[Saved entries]
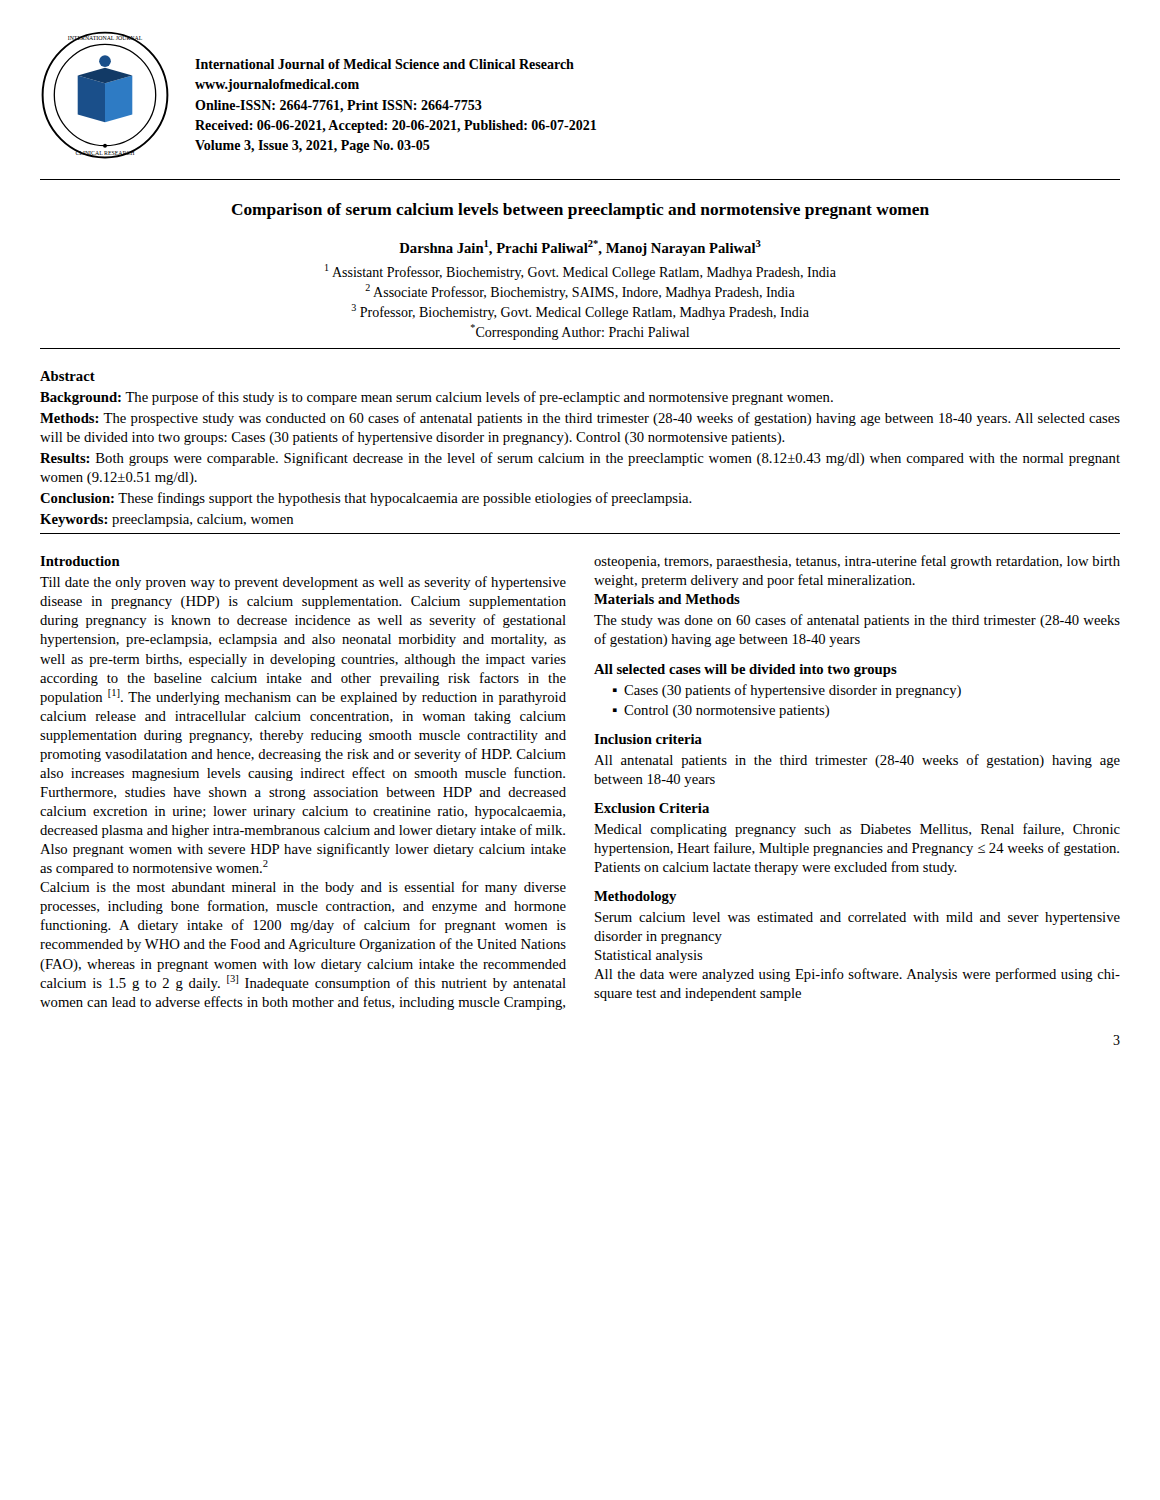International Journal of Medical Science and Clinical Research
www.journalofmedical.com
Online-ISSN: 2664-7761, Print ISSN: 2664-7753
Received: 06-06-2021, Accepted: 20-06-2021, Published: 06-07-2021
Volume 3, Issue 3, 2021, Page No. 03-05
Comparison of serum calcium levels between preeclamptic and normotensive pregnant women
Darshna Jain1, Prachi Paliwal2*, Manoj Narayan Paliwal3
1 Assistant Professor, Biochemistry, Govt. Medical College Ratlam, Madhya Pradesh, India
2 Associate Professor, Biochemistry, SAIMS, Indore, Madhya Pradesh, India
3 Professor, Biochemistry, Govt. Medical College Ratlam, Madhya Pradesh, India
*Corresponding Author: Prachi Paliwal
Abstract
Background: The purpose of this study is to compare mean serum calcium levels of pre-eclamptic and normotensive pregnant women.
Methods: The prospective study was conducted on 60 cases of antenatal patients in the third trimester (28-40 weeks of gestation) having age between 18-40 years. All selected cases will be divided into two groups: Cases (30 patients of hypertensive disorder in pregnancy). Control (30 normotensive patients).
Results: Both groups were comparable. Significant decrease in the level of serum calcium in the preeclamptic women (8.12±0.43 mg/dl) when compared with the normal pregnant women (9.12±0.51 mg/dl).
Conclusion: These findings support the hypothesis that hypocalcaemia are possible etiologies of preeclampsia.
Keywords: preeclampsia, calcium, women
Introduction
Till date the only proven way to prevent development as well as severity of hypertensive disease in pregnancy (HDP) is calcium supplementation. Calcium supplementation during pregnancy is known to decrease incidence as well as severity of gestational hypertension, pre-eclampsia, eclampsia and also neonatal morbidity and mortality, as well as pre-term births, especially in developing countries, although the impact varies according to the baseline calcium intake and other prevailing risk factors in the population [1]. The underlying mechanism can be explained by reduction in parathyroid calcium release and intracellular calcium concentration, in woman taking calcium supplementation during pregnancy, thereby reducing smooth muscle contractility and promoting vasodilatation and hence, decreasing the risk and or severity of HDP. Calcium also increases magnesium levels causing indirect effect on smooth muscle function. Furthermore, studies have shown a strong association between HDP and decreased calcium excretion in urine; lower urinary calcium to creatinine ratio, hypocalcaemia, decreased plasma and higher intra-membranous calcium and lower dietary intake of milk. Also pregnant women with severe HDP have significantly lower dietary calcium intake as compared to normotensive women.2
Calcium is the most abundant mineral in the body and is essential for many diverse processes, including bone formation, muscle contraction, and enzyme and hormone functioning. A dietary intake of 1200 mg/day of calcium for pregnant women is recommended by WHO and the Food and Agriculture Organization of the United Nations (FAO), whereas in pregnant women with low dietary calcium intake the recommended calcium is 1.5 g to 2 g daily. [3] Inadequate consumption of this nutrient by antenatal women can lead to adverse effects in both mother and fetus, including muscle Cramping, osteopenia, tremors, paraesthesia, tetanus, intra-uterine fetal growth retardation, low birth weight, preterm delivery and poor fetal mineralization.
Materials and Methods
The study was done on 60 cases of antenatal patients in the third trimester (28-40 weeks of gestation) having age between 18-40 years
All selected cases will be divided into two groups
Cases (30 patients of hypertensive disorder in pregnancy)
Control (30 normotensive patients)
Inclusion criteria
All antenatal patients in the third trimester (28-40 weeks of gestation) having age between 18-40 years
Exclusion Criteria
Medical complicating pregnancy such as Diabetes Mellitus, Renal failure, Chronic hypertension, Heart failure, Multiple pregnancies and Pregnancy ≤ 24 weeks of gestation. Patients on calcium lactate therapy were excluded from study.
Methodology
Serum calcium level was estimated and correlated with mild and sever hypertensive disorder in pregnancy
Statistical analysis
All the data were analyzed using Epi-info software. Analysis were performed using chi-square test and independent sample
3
---
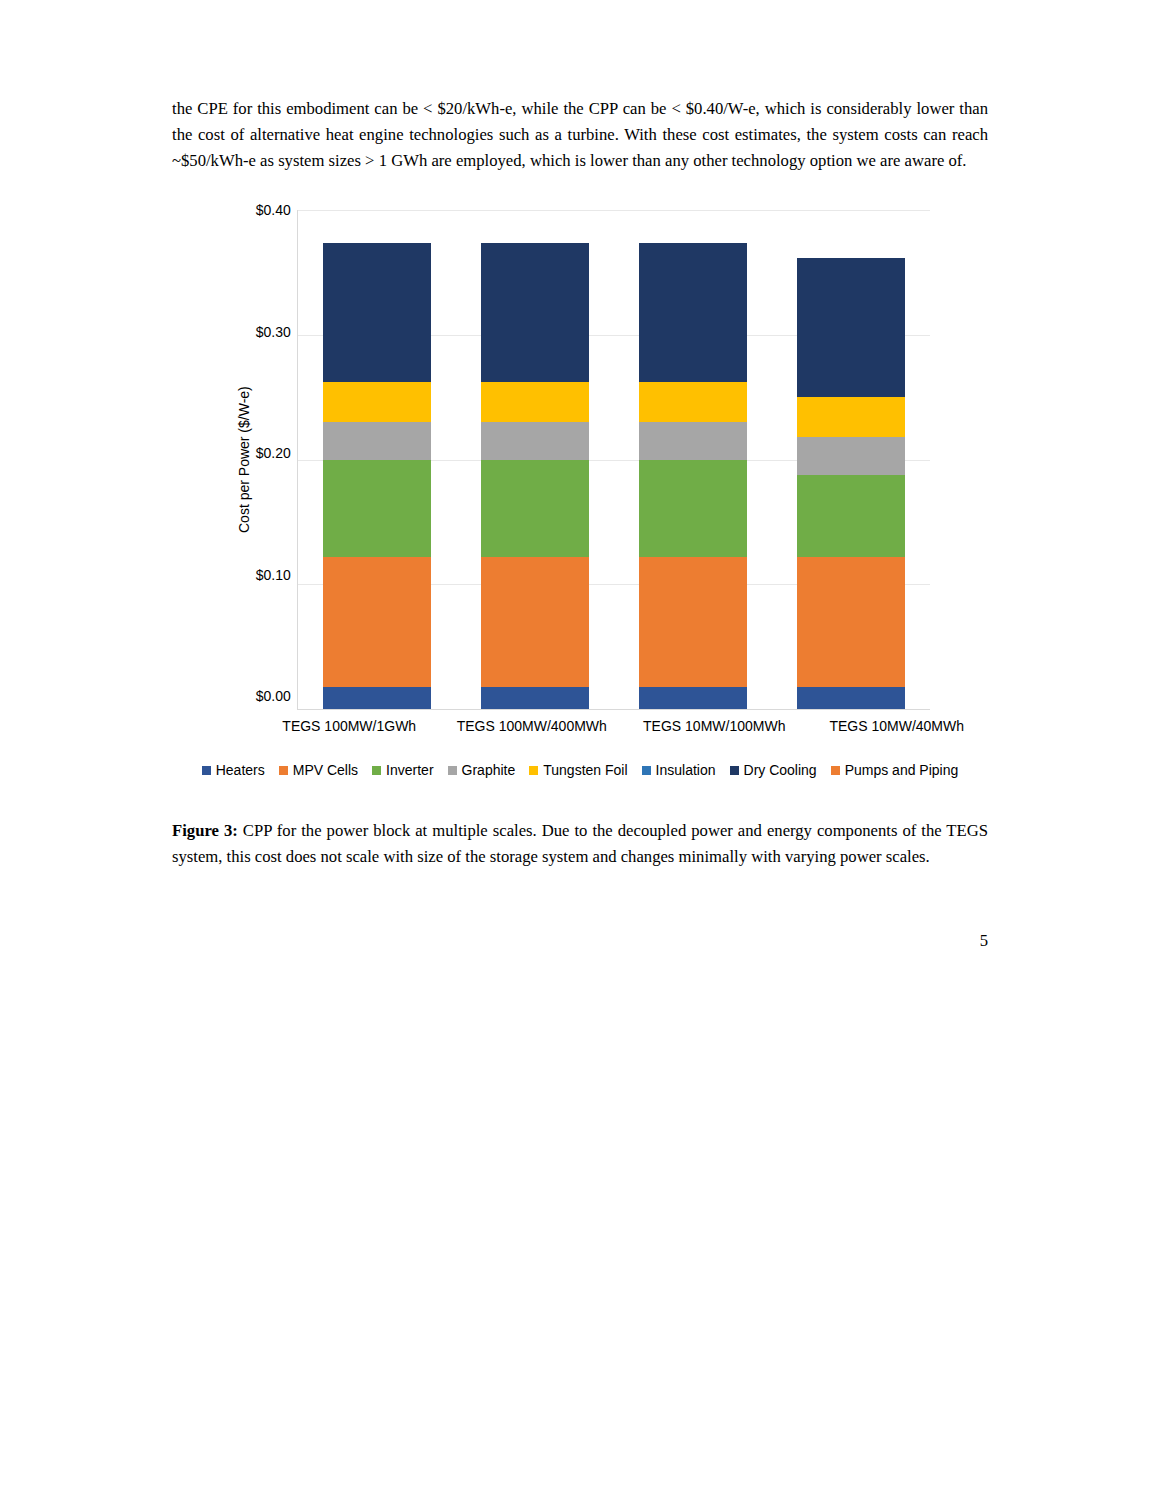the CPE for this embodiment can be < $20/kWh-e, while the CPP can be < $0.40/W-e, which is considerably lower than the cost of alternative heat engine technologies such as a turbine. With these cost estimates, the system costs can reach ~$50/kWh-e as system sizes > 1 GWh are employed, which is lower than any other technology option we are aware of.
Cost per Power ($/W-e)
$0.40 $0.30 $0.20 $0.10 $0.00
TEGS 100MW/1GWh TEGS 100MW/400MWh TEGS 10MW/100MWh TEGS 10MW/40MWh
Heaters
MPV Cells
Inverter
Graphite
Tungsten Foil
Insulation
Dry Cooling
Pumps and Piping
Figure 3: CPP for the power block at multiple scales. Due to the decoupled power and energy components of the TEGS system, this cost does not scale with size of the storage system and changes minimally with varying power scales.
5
---
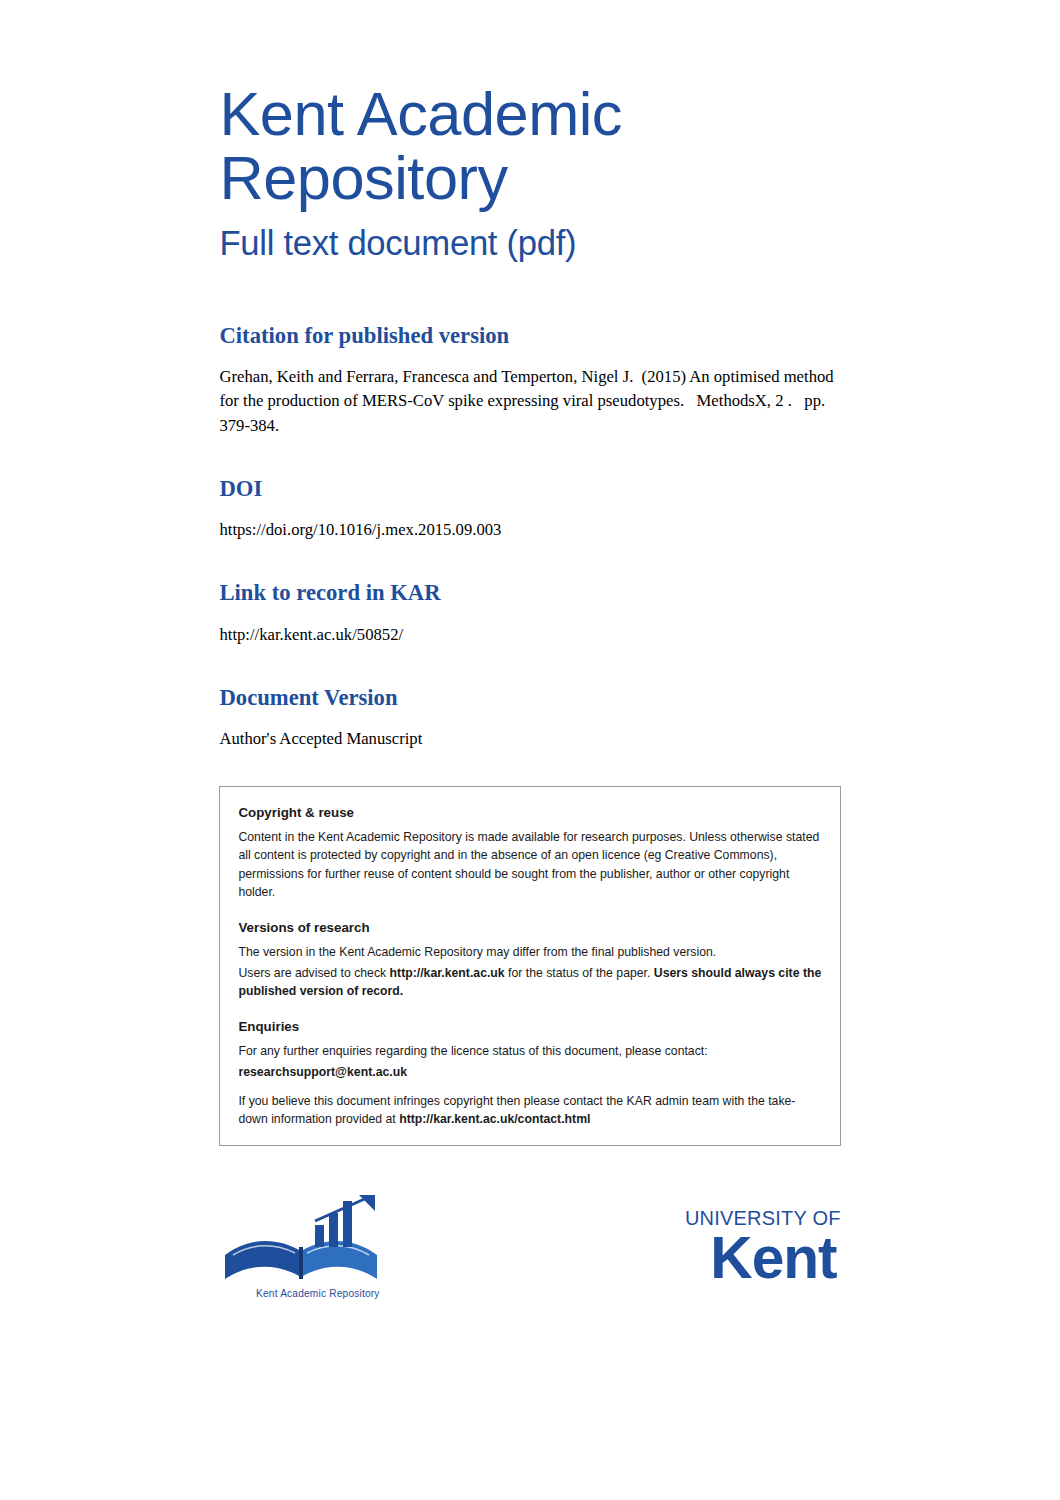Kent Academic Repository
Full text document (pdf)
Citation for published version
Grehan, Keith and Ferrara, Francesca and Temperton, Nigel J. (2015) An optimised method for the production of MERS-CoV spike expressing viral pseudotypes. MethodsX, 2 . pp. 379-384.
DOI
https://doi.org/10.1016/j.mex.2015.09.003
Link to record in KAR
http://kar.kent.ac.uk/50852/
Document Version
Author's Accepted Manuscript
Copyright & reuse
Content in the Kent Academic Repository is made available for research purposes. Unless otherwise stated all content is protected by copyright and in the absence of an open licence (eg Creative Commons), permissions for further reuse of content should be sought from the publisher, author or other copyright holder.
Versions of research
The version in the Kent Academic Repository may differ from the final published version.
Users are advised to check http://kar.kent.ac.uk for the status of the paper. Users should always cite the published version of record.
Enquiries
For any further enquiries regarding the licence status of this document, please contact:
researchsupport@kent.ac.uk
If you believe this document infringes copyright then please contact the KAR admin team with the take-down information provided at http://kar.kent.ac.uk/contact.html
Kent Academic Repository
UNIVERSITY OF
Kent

Action item: Whatever pictures the records hold, omit them; give again exactly the lines from the one containing "International Journal of" through the one containing "Comparison of serum".

Your response:
International Journal of Medical Science and Clinical Research
www.journalofmedical.com
Online-ISSN: 2664-7761, Print ISSN: 2664-7753
Received: 06-06-2021, Accepted: 20-06-2021, Published: 06-07-2021
Volume 3, Issue 3, 2021, Page No. 03-05
Comparison of serum calcium levels between preeclamptic and normotensive pregnant women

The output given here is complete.